Molti colori ma sempre in nero. Intervista con gli Interpol di “El Pintor”

Il cinema, il nuovo album, il carattere, l’abito nero a cui non rinunciano mai. Quattro chiacchiere con Daniel Kessler, il chitarrista del gruppo più elegante del mondo
Sguardo sicuro, parlantina sciolta, sorriso affabile, Daniel Kessler ci accoglie nell’abito nero “d’ordinanza” degli Interpol, nonostante la temperatura sfiori i 35°, nel giardino lussureggiante con fontana dell’hotel milanese dove lo incontriamo. Vuole parlare solo di musica, dell’album di 10 canzoni secche che lui e i suoi soci newyorkesi hanno voluto chiamare con un anagramma del nome del gruppo (El Pintor, “il pittore”) e che presenteranno il 30 gennaio al Fabrique di Milano.

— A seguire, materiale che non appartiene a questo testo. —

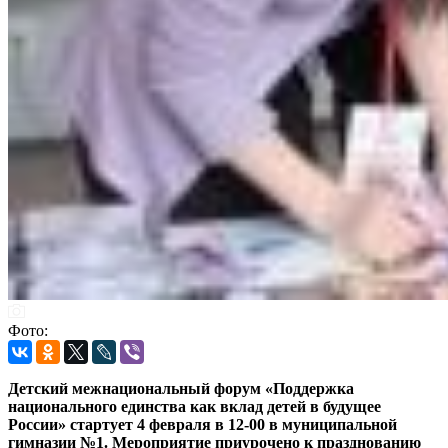
Фото:
Детский межнациональный форум «Поддержка
национального единства как вклад детей в будущее
России» стартует 4 февраля в 12-00 в муниципальной
гимназии №1. Мероприятие приурочено к празднованию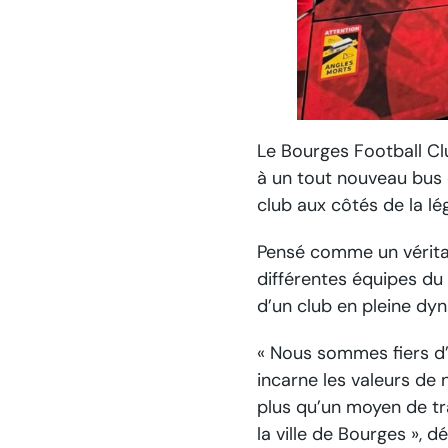
Le Bourges Football Cl
à un tout nouveau bus 
club aux côtés de la l
Pensé comme un véritab
différentes équipes du 
d’un club en pleine dyn
« Nous sommes fiers d
incarne les valeurs de 
plus qu’un moyen de t
la ville de Bourges », 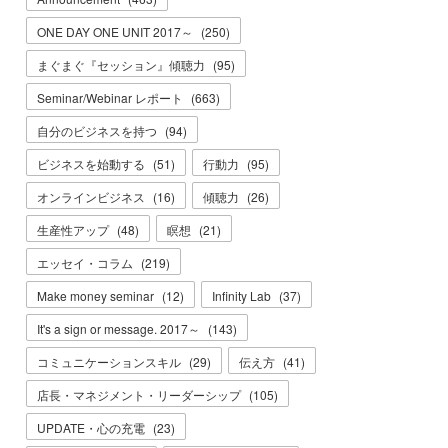
ONE DAY ONE UNIT 2017～
(
250
)
まぐまぐ『セッション』傾聴力
(
95
)
Seminar/Webinar レポート
(
663
)
自分のビジネスを持つ
(
94
)
ビジネスを始動する
(
51
)
行動力
(
95
)
オンラインビジネス
(
16
)
傾聴力
(
26
)
生産性アップ
(
48
)
瞑想
(
21
)
エッセイ・コラム
(
219
)
Make money seminar
(
12
)
Infinity Lab
(
37
)
It's a sign or message. 2017～
(
143
)
コミュニケーションスキル
(
29
)
伝え方
(
41
)
店長・マネジメント・リーダーシップ
(
105
)
UPDATE・心の充電
(
23
)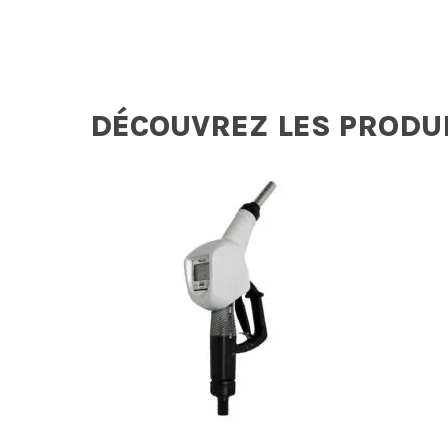
DÉCOUVREZ LES PRODU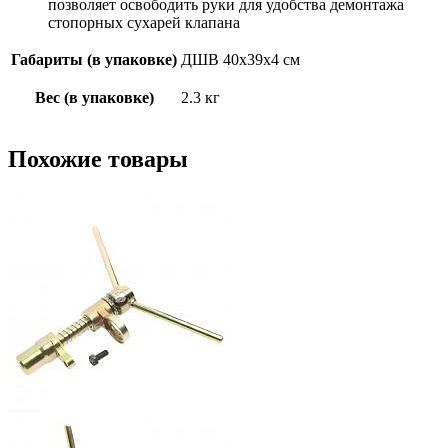
позволяет освободить руки для удобства демонтажа
стопорных сухарей клапана
Габариты (в упаковке)
ДШВ 40х39х4 см
Вес (в упаковке)
2.3 кг
Похожие товары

LA CANZONE MY DESIRE È NATA PROPRIO A MILANO

La sua chitarra la fa da padrone: «È normale, sono io a scrivere l’idea iniziale delle musiche su cui poi lavoro con Paul (Banks, voce e ora anche basso, ndr) e Sam (Fogarino, batteria, ndr). Devo ammettere che stavolta, più che nel precedente omonimo album, mi sono concesso di dare un grande spazio al mio strumento». Ha lavorato molto sul timbro, soprattutto in canzoni come My Desire, che, confessa, «è nata proprio qui a Milano. Cerco sempre di usare chitarre vecchie, anche di 50-60 anni ma che abbiano personalità». La ricerca della personalità è un mantra che ritorna anche quando Kessler racconta di come abbiano scelto le sale prove, volendole innanzitutto poche costose – un’esigenza che può sembrare bizzarra, per una delle band più famose e cool del mondo: «Prima di registrare abbiamo bisogno di suonare molto. Cerchiamo posti economici, perché New York è una città carissima, ma non è questo il punto: possono anche essere sporchi e tutt’altro che “fighetti”, ma devono avere carattere». New York, però, in fondo gli manca: «A tutti noi piace suonare dal vivo, certo. Se a Paul non fosse piaciuto, non credo che avrebbe tenuto più di 200 concerti nell’ultimo tour. Ma New York mi manca perché è casa mia. Mi manca dormire nel mio letto, bere nei miei bicchieri e non nelle bottigliette, cose così. Spesso realizzo quanto mi sia mancata, soltanto dopo che ci sono tornato».

Il titolo dell’album, dice Kessler, «è stata un’idea di Paul. A me piaceva il fatto che El Pintor fosse un anagramma di Interpol e che il termine “pittore” fosse associato a dei suoni». Le immagini (e il cinema) sono sempre state una grande fonte d’ispirazione per la musica degli Interpol. «Vedo sempre tanti film, in qualunque parte del mondo mi venga a trovare».
È una citazione cinematografica anche il discorso in dialetto siciliano alla fine di Breaker 1, nell’ultimo album? «Non posso dirlo, è assolutamente un segreto». Daniel Kessler sorride sornione. Segreto svelato: è parte del discorso del mafioso “sventurateddu” (che si duole di essere stato “sfortunato” nella vita) durante il maxiprocesso di Palermo, nel 1987.
Kessler infila frasi in italiano corretto (è fidanzato da sette anni con la ex vj e attrice Valeria Bilello). Gli resta un delizioso accento anglofono. Spesso, alla fine di una risposta si ferma e chiede: «Ha senso quello che ho detto?».
Dice che non riesce a rinunciare all’abito nero, perché «ho trovato quello che mi fa sentire comodo e non me ne separo più». Prova a difendersi, a suo modo: «Non sono proprio tutto nero, come puoi notare la camicia, in fondo, è… grigia! Paul e Sam si vestono molto più casual quando non suonano. Io no, ma odio lo shopping, non mi interessa proprio. Ha senso quello che ho detto?». Sì ha senso, Daniel.